> **Written task**:
Write every line of the material out exactly as shown.

##########

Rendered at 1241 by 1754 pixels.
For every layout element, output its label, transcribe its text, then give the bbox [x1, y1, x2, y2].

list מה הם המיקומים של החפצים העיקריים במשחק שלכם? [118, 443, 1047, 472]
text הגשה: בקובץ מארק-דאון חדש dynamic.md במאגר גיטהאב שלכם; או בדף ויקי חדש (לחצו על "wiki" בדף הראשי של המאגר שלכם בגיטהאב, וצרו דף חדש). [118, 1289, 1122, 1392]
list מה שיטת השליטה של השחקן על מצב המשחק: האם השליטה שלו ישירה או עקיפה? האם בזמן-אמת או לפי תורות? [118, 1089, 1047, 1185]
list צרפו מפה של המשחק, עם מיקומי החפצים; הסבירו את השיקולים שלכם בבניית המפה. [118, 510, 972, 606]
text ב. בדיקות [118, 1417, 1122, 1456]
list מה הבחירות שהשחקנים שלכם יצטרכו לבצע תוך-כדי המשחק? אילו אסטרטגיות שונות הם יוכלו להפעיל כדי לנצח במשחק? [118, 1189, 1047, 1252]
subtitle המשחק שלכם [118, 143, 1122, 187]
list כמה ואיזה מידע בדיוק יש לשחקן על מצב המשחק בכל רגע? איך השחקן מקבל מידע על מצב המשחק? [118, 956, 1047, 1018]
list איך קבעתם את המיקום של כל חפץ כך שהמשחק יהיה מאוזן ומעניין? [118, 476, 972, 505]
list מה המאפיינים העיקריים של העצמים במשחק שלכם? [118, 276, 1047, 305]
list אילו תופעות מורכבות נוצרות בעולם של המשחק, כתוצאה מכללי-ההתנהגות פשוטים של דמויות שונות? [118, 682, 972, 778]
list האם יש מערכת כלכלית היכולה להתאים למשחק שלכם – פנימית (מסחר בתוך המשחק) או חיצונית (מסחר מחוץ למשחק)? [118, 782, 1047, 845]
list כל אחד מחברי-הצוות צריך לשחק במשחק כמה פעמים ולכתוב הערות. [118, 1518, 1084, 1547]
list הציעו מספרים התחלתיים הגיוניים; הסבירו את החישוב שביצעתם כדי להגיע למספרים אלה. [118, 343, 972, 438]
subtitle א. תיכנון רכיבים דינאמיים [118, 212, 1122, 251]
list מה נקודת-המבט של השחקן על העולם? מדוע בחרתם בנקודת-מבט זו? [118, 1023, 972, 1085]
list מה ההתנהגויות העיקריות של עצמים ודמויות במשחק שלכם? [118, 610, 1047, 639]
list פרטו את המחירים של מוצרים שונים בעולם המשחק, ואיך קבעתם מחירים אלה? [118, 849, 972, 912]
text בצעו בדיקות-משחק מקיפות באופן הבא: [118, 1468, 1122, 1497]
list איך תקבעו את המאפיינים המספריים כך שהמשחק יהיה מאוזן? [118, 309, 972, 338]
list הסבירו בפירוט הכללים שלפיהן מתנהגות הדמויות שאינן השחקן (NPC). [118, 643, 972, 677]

##########

> **Response box**:
Rendered at 1241 by 1754 pixels.
For every layout element, output its label, transcribe its text, then give the bbox [x1, y1, x2, y2].

list מה הם המיקומים של החפצים העיקריים במשחק שלכם? [118, 443, 1047, 472]
text הגשה: בקובץ מארק-דאון חדש dynamic.md במאגר גיטהאב שלכם; או בדף ויקי חדש (לחצו על "wiki" בדף הראשי של המאגר שלכם בגיטהאב, וצרו דף חדש). [118, 1289, 1122, 1392]
list מה שיטת השליטה של השחקן על מצב המשחק: האם השליטה שלו ישירה או עקיפה? האם בזמן-אמת או לפי תורות? [118, 1089, 1047, 1185]
list צרפו מפה של המשחק, עם מיקומי החפצים; הסבירו את השיקולים שלכם בבניית המפה. [118, 510, 972, 606]
text ב. בדיקות [118, 1417, 1122, 1456]
list מה הבחירות שהשחקנים שלכם יצטרכו לבצע תוך-כדי המשחק? אילו אסטרטגיות שונות הם יוכלו להפעיל כדי לנצח במשחק? [118, 1189, 1047, 1252]
subtitle המשחק שלכם [118, 143, 1122, 187]
list כמה ואיזה מידע בדיוק יש לשחקן על מצב המשחק בכל רגע? איך השחקן מקבל מידע על מצב המשחק? [118, 956, 1047, 1018]
list איך קבעתם את המיקום של כל חפץ כך שהמשחק יהיה מאוזן ומעניין? [118, 476, 972, 505]
list מה המאפיינים העיקריים של העצמים במשחק שלכם? [118, 276, 1047, 305]
list אילו תופעות מורכבות נוצרות בעולם של המשחק, כתוצאה מכללי-ההתנהגות פשוטים של דמויות שונות? [118, 682, 972, 778]
list האם יש מערכת כלכלית היכולה להתאים למשחק שלכם – פנימית (מסחר בתוך המשחק) או חיצונית (מסחר מחוץ למשחק)? [118, 782, 1047, 845]
list כל אחד מחברי-הצוות צריך לשחק במשחק כמה פעמים ולכתוב הערות. [118, 1518, 1084, 1547]
list הציעו מספרים התחלתיים הגיוניים; הסבירו את החישוב שביצעתם כדי להגיע למספרים אלה. [118, 343, 972, 438]
subtitle א. תיכנון רכיבים דינאמיים [118, 212, 1122, 251]
list מה נקודת-המבט של השחקן על העולם? מדוע בחרתם בנקודת-מבט זו? [118, 1023, 972, 1085]
list מה ההתנהגויות העיקריות של עצמים ודמויות במשחק שלכם? [118, 610, 1047, 639]
list פרטו את המחירים של מוצרים שונים בעולם המשחק, ואיך קבעתם מחירים אלה? [118, 849, 972, 912]
text בצעו בדיקות-משחק מקיפות באופן הבא: [118, 1468, 1122, 1497]
list איך תקבעו את המאפיינים המספריים כך שהמשחק יהיה מאוזן? [118, 309, 972, 338]
list הסבירו בפירוט הכללים שלפיהן מתנהגות הדמויות שאינן השחקן (NPC). [118, 643, 972, 677]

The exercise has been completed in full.